2001-2002 Small Grain Performance Tests
The Georgia Agricultural Experiment Station
College of Agricultural and Environmental Sciences
The University of Georgia
Research Report Number 682
SMALL GRAIN UPDATES: Diseases
Barry M. Cunfer, Department of Plant Pathology,
Mild winter temperatures resulted in early buildup of leaf rust on susceptible wheat cultivars. Severe cold in late February slowed the early onset of rust and other diseases. Leaf rust increased throughout the spring, but relatively dry weather prevented development of severe rust on cultivars with moderate to good resistance. However, in a fungicide test at Plains, leaf rust reduced yield about 35% on NK Coker 9835, a highly susceptible cultivar. Powdery mildew was prevalent on susceptible wheat but damage was minimal across the state because cultivars planted had a sufficient level of resistance. Stagonospora leaf and glume blotch was more common than in recent years, but dry weather in late April and early May reduced head infection and glume blotch was generally low. Tan spot continued to be found in Georgia and is part of a leaf spot complex with Stagonospora nodorum on wheat. Fusarium foot rot was found throughout the state and take-all was sporadic. Fusarium foot rot and tan spot contributed to poor crop development in southwest Georgia during the mild winter months. The fall and winter conditions were favorable for early season development of barley yellow dwarf.

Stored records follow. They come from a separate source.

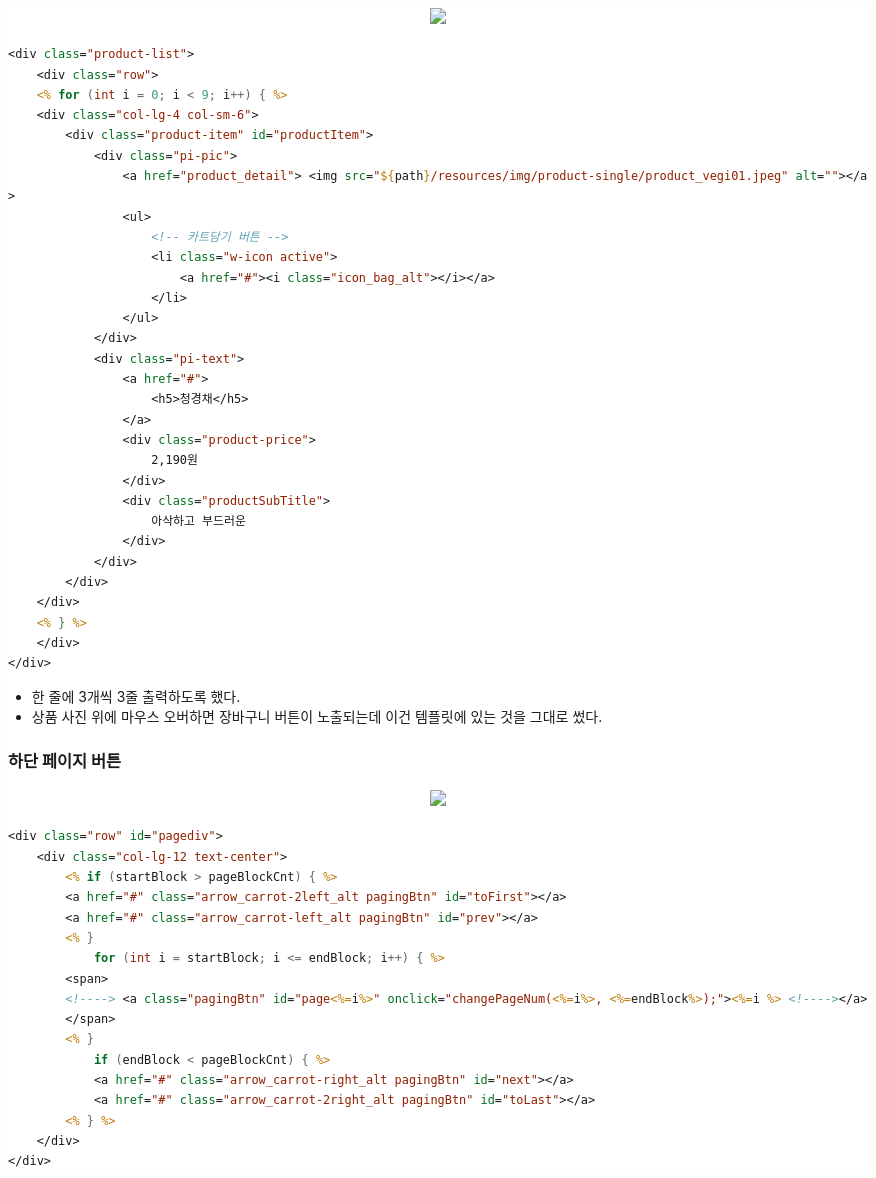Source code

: <p align="center"><img src="https://miro7923.github.io/assets/images/productListBody.png" width="800"></p>

```jsp
<div class="product-list">
    <div class="row">
    <% for (int i = 0; i < 9; i++) { %>
    <div class="col-lg-4 col-sm-6">
        <div class="product-item" id="productItem">
            <div class="pi-pic">
                <a href="product_detail"> <img src="${path}/resources/img/product-single/product_vegi01.jpeg" alt=""></a>
                <ul>
                    <!-- 카트담기 버튼 -->
                    <li class="w-icon active">
                        <a href="#"><i class="icon_bag_alt"></i></a>
                    </li>
                </ul>
            </div>
            <div class="pi-text">
                <a href="#">
                    <h5>청경채</h5>
                </a>
                <div class="product-price">
                    2,190원
                </div>
                <div class="productSubTitle">
                    아삭하고 부드러운
                </div>
            </div>
        </div>
    </div>
    <% } %>
    </div>
</div>
```

* 한 줄에 3개씩 3줄 출력하도록 했다.
* 상품 사진 위에 마우스 오버하면 장바구니 버튼이 노출되는데 이건 템플릿에 있는 것을 그대로 썼다.

### 하단 페이지 버튼

<p align="center"><img src="https://miro7923.github.io/assets/images/productListPageBtn.png" width="300"></p>

```jsp
<div class="row" id="pagediv">
    <div class="col-lg-12 text-center">
        <% if (startBlock > pageBlockCnt) { %>
        <a href="#" class="arrow_carrot-2left_alt pagingBtn" id="toFirst"></a> 
        <a href="#" class="arrow_carrot-left_alt pagingBtn" id="prev"></a> 
        <% }
            for (int i = startBlock; i <= endBlock; i++) { %>
        <span>
        <!----> <a class="pagingBtn" id="page<%=i%>" onclick="changePageNum(<%=i%>, <%=endBlock%>);"><%=i %> <!----></a>
        </span> 
        <% }
            if (endBlock < pageBlockCnt) { %> 
            <a href="#" class="arrow_carrot-right_alt pagingBtn" id="next"></a> 
            <a href="#" class="arrow_carrot-2right_alt pagingBtn" id="toLast"></a>
        <% } %>
    </div>
</div>
```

However, symptoms were often difficult to detect and losses to BYD were difficult to assess. Along with cold damage, the combination of root and leaf diseases contributed to reduced yields and test weights in wheat. Barley yellow dwarf was severe on early-planted oats resulting in some fields being abandoned. Crown rust of oats was generally low in commercial fields.
Stripe rust of wheat has been increasing in the Mississippi Valley and parts of the western U.S. due to the appearance of a new race of the fungus. Stripe rust caused minor damage but was common in a variety trial at Belle Mina, in northern Alabama. It was not found in a similar test at Calhoun in northwest Georgia. Recommended cultivars and advanced breeding lines have been assessed for stripe rust susceptibility in Arkansas and Louisiana. Stripe rust could cause losses during cool wet periods that favor the disease and if susceptible cultivars are planted.
The USDA-APHIS survey again found Georgia to be free of Karnal bunt. The disease has not been found east of northern Texas where an outbreak was detected in 2001. Karnal bunt continues to be a quarantined disease.